### Input for this task ###

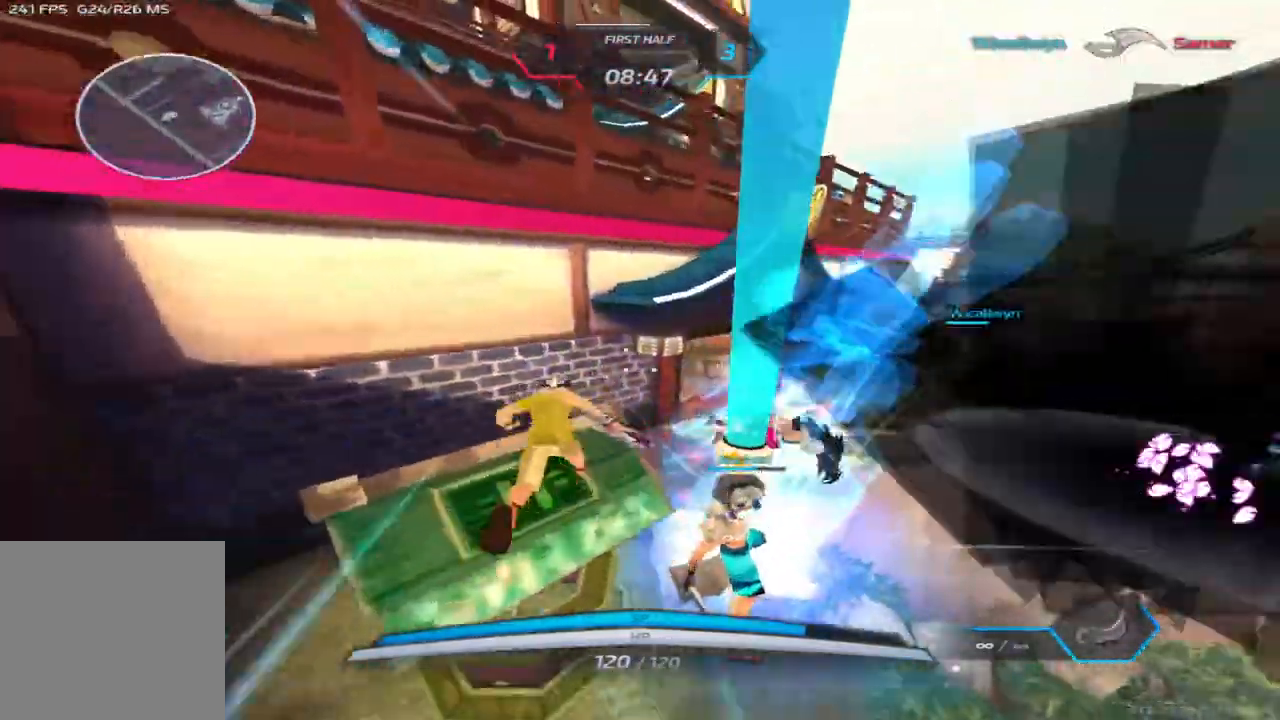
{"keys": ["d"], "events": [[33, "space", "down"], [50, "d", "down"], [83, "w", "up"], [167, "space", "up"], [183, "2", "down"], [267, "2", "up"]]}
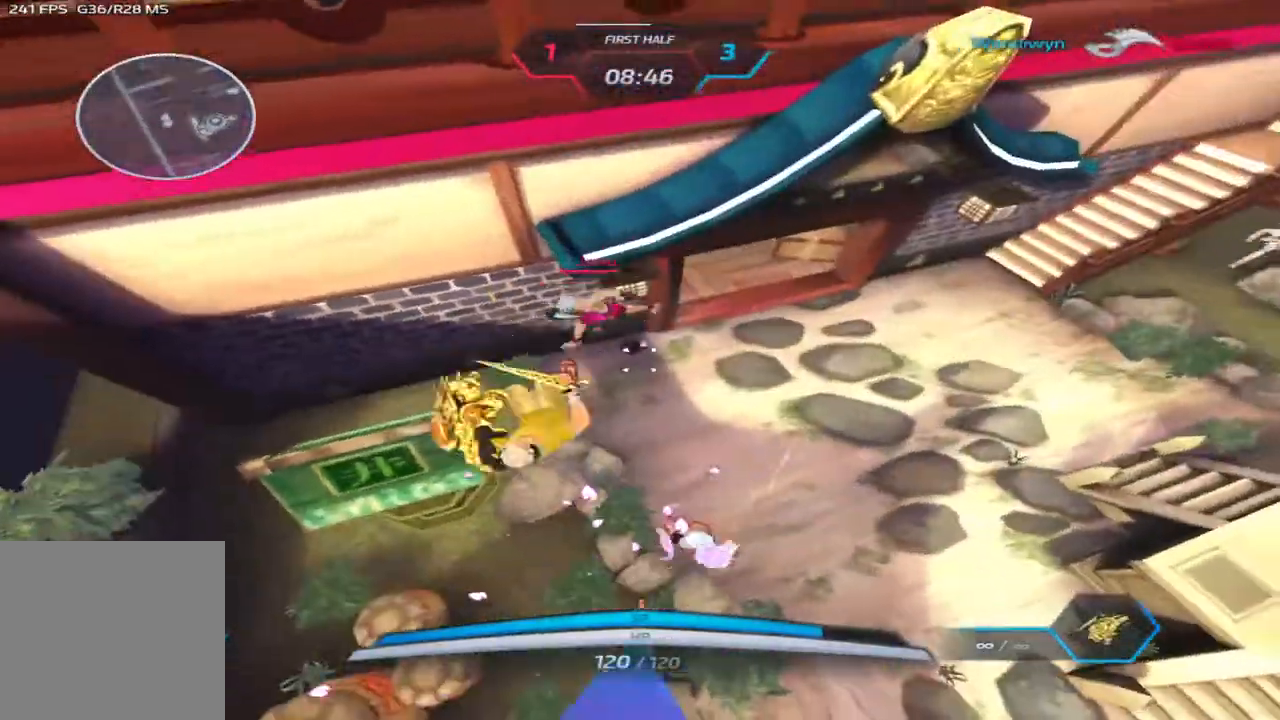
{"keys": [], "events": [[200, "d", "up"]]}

###
### Input for this task ###

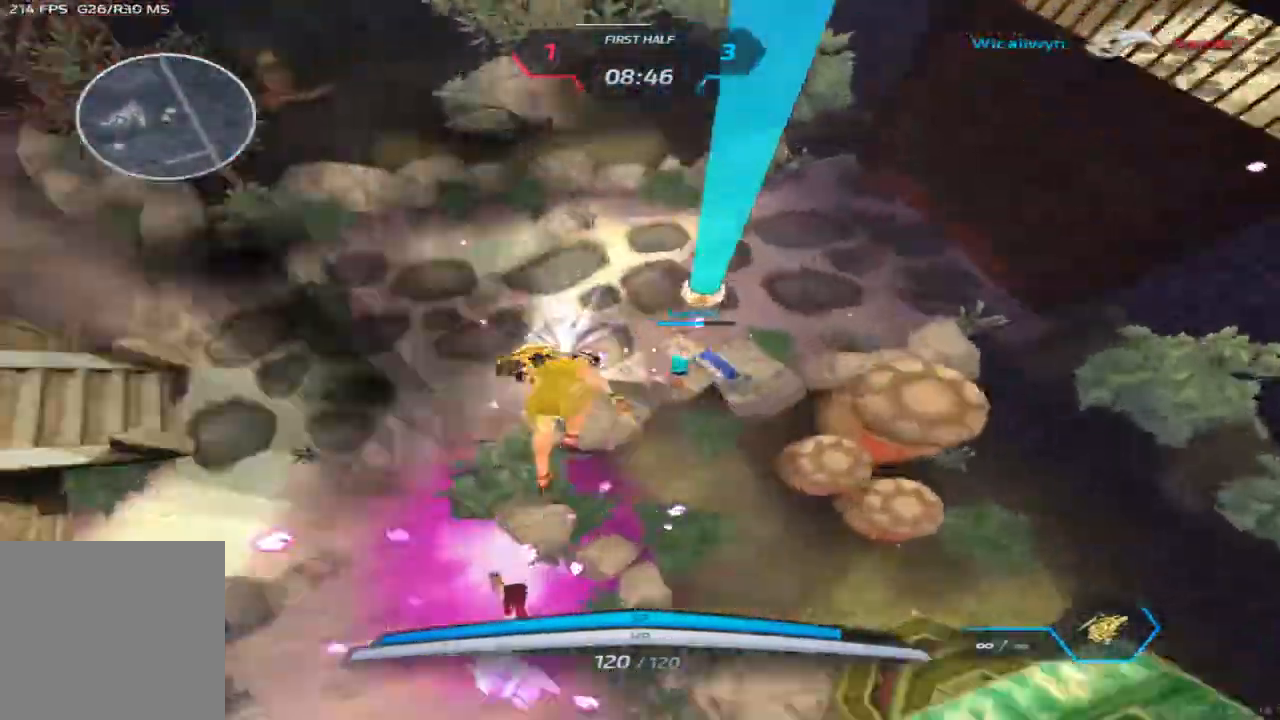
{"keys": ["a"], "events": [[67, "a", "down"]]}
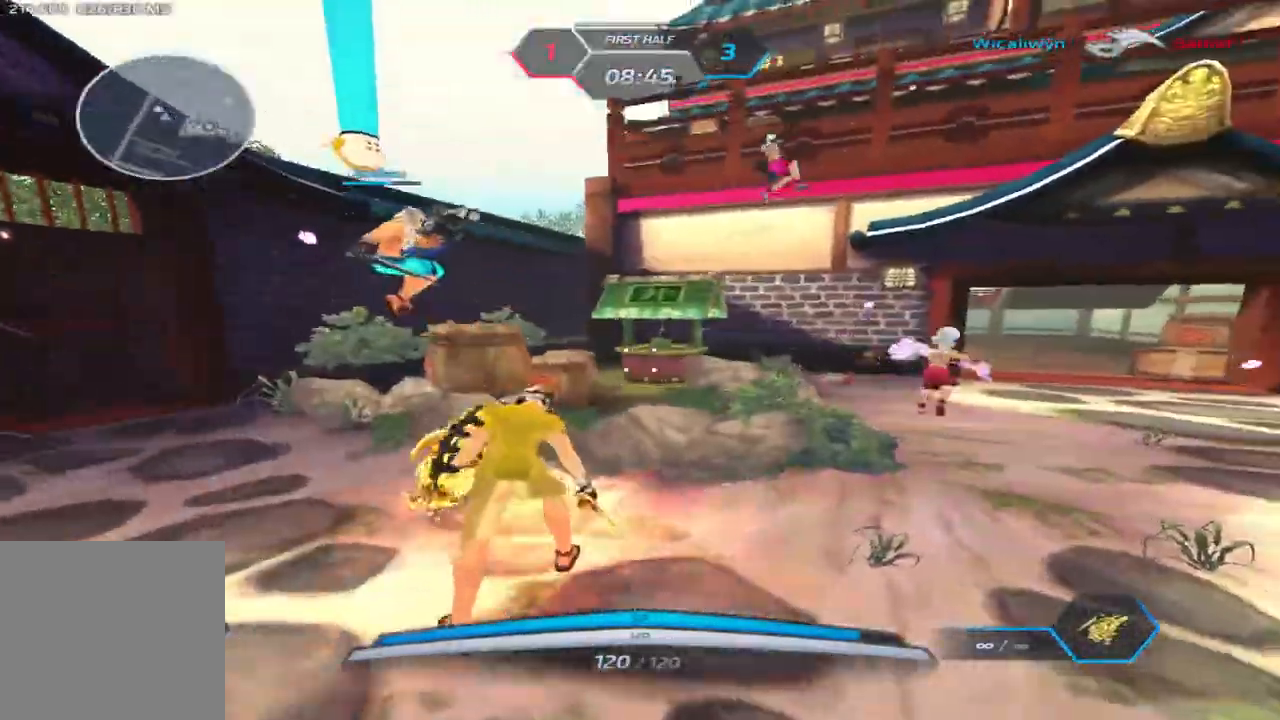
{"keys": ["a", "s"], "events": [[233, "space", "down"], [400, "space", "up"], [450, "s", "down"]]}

###
### Input for this task ###

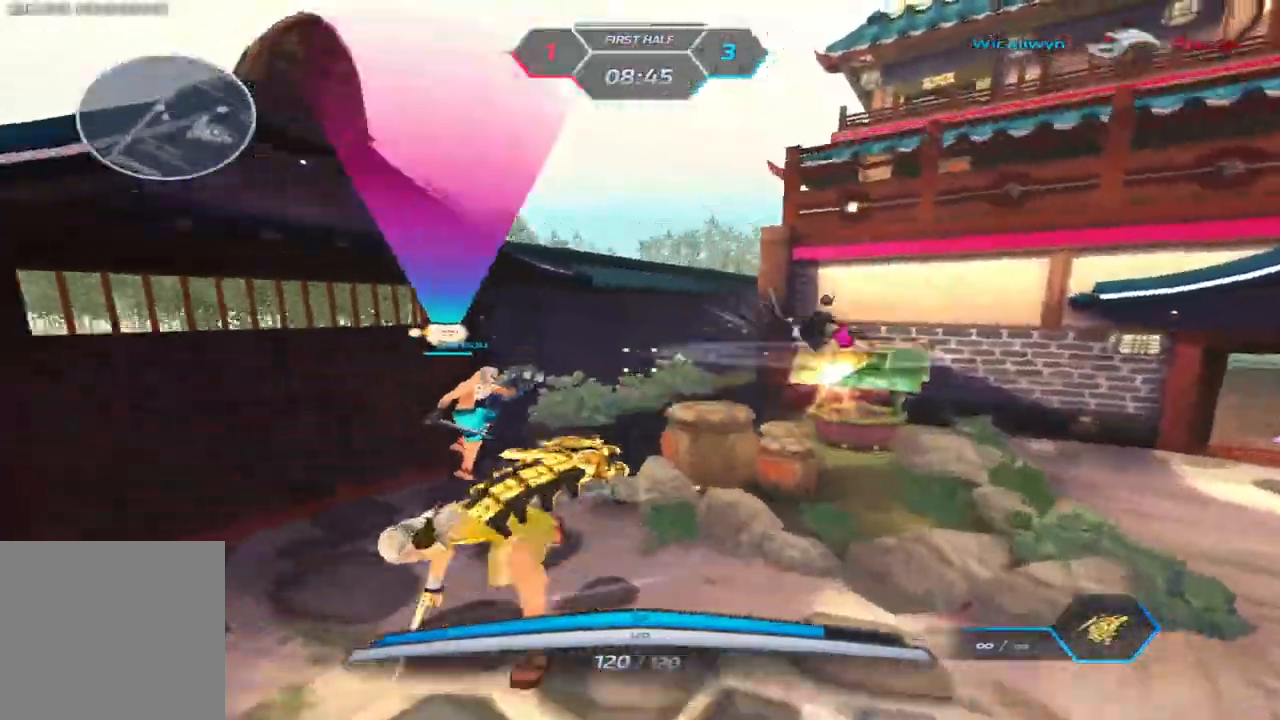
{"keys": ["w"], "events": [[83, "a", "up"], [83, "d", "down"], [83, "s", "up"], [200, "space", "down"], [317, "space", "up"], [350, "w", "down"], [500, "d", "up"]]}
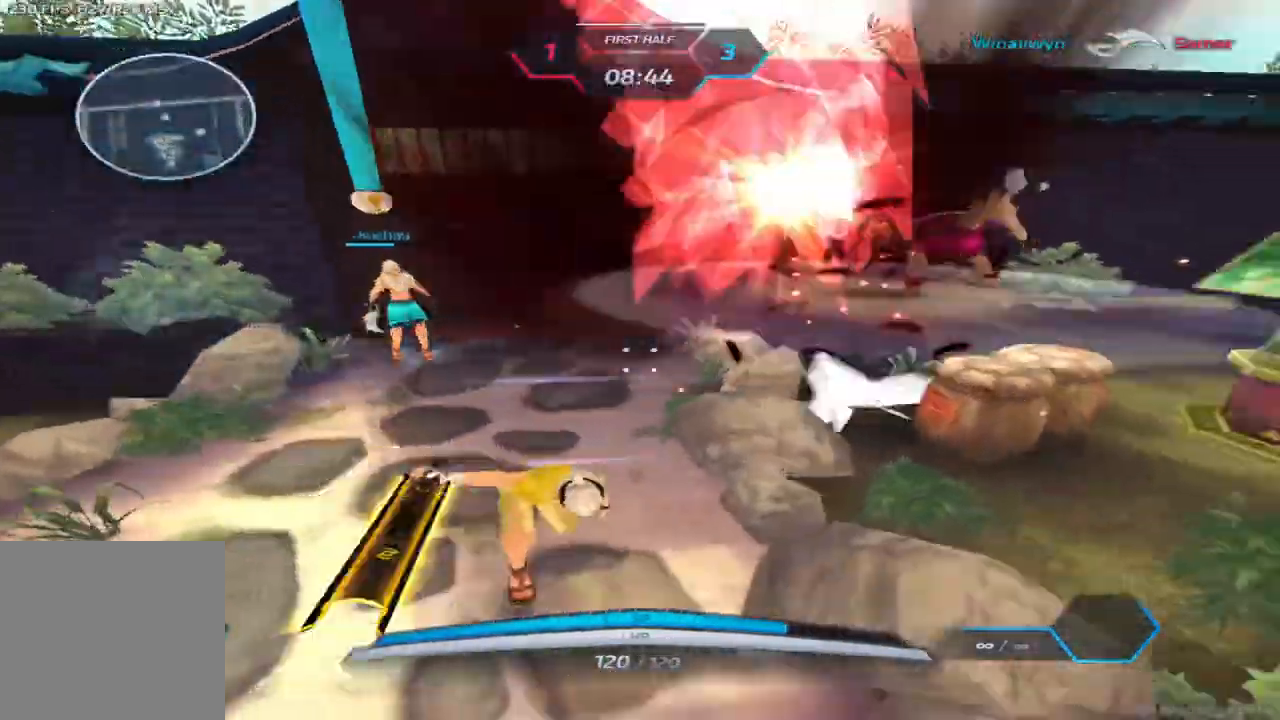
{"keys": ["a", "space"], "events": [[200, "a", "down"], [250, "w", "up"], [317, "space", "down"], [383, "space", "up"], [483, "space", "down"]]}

###

Aim of the exercise ▸
Gather, from the listing above, every line carrying the word "space".

Result of the task ▸
{"keys": ["d"], "events": [[33, "space", "down"], [50, "d", "down"], [83, "w", "up"], [167, "space", "up"], [183, "2", "down"], [267, "2", "up"]]}
{"keys": ["a", "s"], "events": [[233, "space", "down"], [400, "space", "up"], [450, "s", "down"]]}
{"keys": ["w"], "events": [[83, "a", "up"], [83, "d", "down"], [83, "s", "up"], [200, "space", "down"], [317, "space", "up"], [350, "w", "down"], [500, "d", "up"]]}
{"keys": ["a", "space"], "events": [[200, "a", "down"], [250, "w", "up"], [317, "space", "down"], [383, "space", "up"], [483, "space", "down"]]}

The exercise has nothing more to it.